> _Given instruction 1_:
Reproduce word for word the part of the forum thread between "Recently, I did" and "similar in FreeBSD?", inclusive.
> _Given instruction 2_:
In the forum thread, why did jjthomas stop using encryption on the computer that runs FreeBSD with MythTV?

>> Begin Document extract

# Rearranging encrypted drives causes data loss



## jjthomas (Aug 1, 2015)

A few months ago, I lost the ability to log into my encrypted drive.  It was as though my password quit working.  I recall that I had move some of the drives around.  When I could no longer decrypt my disk, I put, I believe, everything back in the same ports as they were when I initially installed FreeBSD.  I was never 100% sure if I got every drive in the correct (SATA) port.  Nor, was I able to determine if I had done something to cause me to lose my ability to decrypt the disk.  I did try some recovery, but I could not get my data back.  I had recent backups, so I install Linux.

Recently, I did another FreeBSD (10.1) installation (Automatic root-on-ZFS encryption).  I moved my drives around and, again, I lost the ability to decrypt my root partition.  Since I was preparing my computer for PC-BSD installation, with an hour old backup, I simply let it go.  PC-BSD did not work out for me, I'm back to FreeBSD.

I have another computer that runs FreeBSD with MythTV.  It has never had a problem.  I've run it both with, and without, root-on-ZFS encryption.  I dropped the encryption to simplify unattended rebooting.

So my question is, why would moving a hard drive to a different port keep it from decrypting?  Is there a file I should be backing up?  I know when I do whole drive encryption under Slackaware, when I move my drives around, I need to run `mkinitrd` so the system can find the new root location.  Is there something similar in FreeBSD?

Thank you.

-JJ


----------



## SirDice (Aug 1, 2015)

ZFS doesn't care in what order the drives are, it'll find the correct ones regardless. Geli however is a different matter and depending on how you encrypted the drives it's possible you're trying to decrypt drive 1 with the key for drive 2 for example. Have you used the same key for all drives or does each drive have its own key?


----------



## jjthomas (Aug 1, 2015)

I only had the root drive encrypted.


----------

>> End Document extract
>> Begin Rows

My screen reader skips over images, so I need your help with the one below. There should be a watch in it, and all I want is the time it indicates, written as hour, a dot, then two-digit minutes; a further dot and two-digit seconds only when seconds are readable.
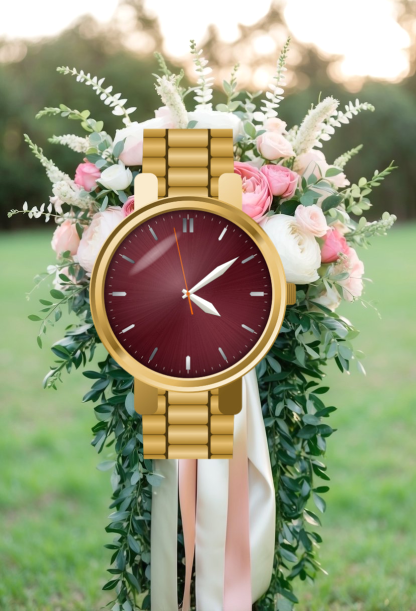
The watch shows 4.08.58
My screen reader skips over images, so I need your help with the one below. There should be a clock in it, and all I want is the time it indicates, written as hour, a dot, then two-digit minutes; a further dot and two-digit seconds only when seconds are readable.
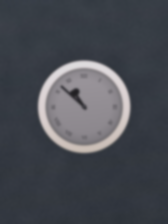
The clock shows 10.52
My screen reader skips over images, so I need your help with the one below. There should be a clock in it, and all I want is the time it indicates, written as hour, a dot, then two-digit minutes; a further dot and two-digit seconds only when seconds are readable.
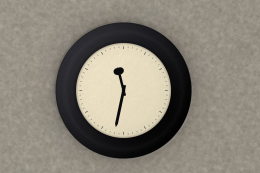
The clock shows 11.32
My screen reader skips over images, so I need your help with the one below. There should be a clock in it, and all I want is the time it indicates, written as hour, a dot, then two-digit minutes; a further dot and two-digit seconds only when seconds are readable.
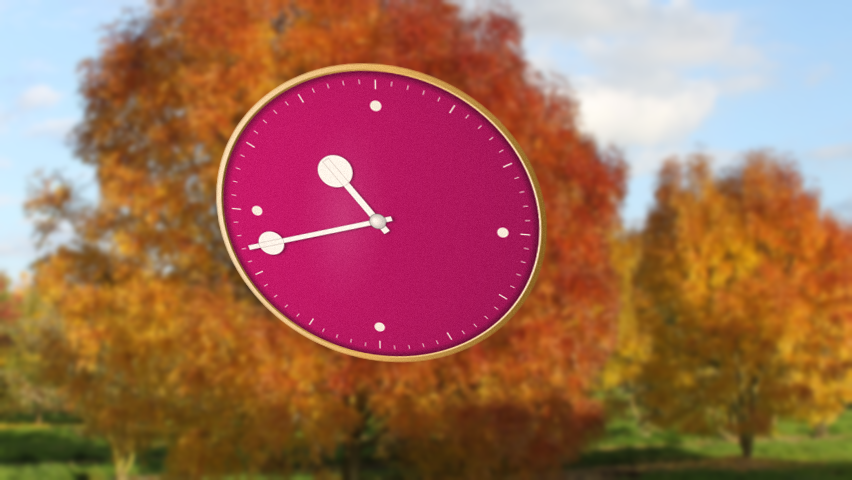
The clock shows 10.42
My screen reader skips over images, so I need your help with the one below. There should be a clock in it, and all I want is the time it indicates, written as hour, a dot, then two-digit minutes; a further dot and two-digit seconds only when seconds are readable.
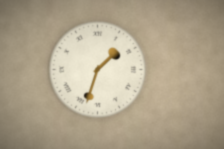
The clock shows 1.33
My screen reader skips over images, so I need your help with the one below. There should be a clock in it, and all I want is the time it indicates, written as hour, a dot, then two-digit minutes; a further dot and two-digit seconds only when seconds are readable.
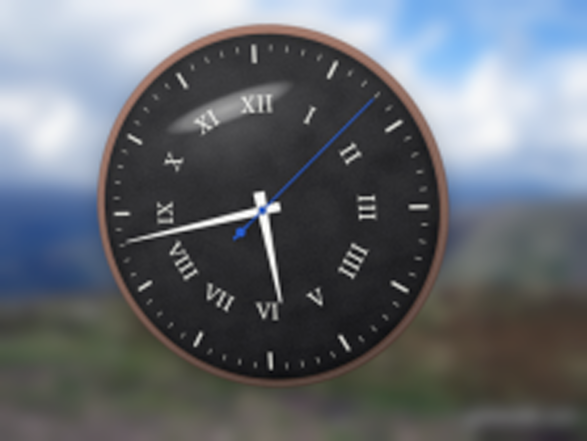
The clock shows 5.43.08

>> End Rows

> _Full output 1_:
Recently, I did another FreeBSD (10.1) installation (Automatic root-on-ZFS encryption).  I moved my drives around and, again, I lost the ability to decrypt my root partition.  Since I was preparing my computer for PC-BSD installation, with an hour old backup, I simply let it go.  PC-BSD did not work out for me, I'm back to FreeBSD.

I have another computer that runs FreeBSD with MythTV.  It has never had a problem.  I've run it both with, and without, root-on-ZFS encryption.  I dropped the encryption to simplify unattended rebooting.

So my question is, why would moving a hard drive to a different port keep it from decrypting?  Is there a file I should be backing up?  I know when I do whole drive encryption under Slackaware, when I move my drives around, I need to run `mkinitrd` so the system can find the new root location.  Is there something similar in FreeBSD?

> _Full output 2_:
To simplify unattended rebooting.